> **Your tasks**:
**A.** Name each stage of grief that the passage on Trump and Europe mentions.
**B.** Pick up the passage on Trump and Europe after its final sentence and carry it forward.

Some of the people who were most shocked by Trump's election reside in European capitals. And they have been processing it through a comical version of the stages of grief: denial, bargaining, and so forth. We're pretty clearly in the anger stage right now.
Except that this anger is not cashing out in any concrete action.
This is all the more regrettable given that Trump's attitude toward Europe is awfully realistic.
The institutions linking together Europe and the United States were critical during the Cold War, at a time when Europe was a much larger share of the global economy, and when it was crucial for America to keep Europe on (relatively) good terms to halt the spread of communism. So the U.S. extended friendly trade terms and the nuclear and military umbrella of NATO. But these conditions no longer obtain.

> **Given material**:
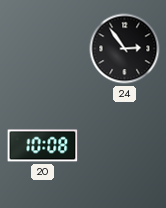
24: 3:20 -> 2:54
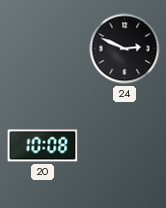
24: 2:54 -> 2:49
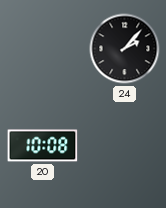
24: 2:49 -> 2:07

> **Results**:
**A.** Denial, bargaining, anger

**B.**
I was recently invited to one of those semi-secret high-level summits where politicians and high-level technocrats talk about the state of the world and big ideas. The European senior-level people were united in being appalled by Trump, but also in the belief that Trump's anti-Europe posture was only a much more brash, flashy version of what the United States would be doing anyway. More than a few opined that, in a way, Europe was lucky to have the Trump wake-up call, because even a future administration, Democratic or establishment Republican, would be likely to go in the same direction.
You'll recall, after all, that the big theme of Obama's foreign policy was the pivot to Asia. More than a few grumbling Eurocrats pointed out that if you look at a map, you'll see that America pivoting to Asia means America pivoting away from Europe. Obama officials reassured their European counterparts that what was meant was pivoting away from ill-considered Middle East adventures, which was certainly part of it (how did that work out, by the way?), but then spoke to journalists on background and said that, yeah, Europe just doesn't matter all that much anymore, and American diplomacy would be well-advised to focus away from it and on major emerging markets like China and India.
Fair enough. China certainly matters a lot more today than it did in 1945.
But it all brings me back to the tweets. If this is all going on, what are Europeans doing about it, other than complaining?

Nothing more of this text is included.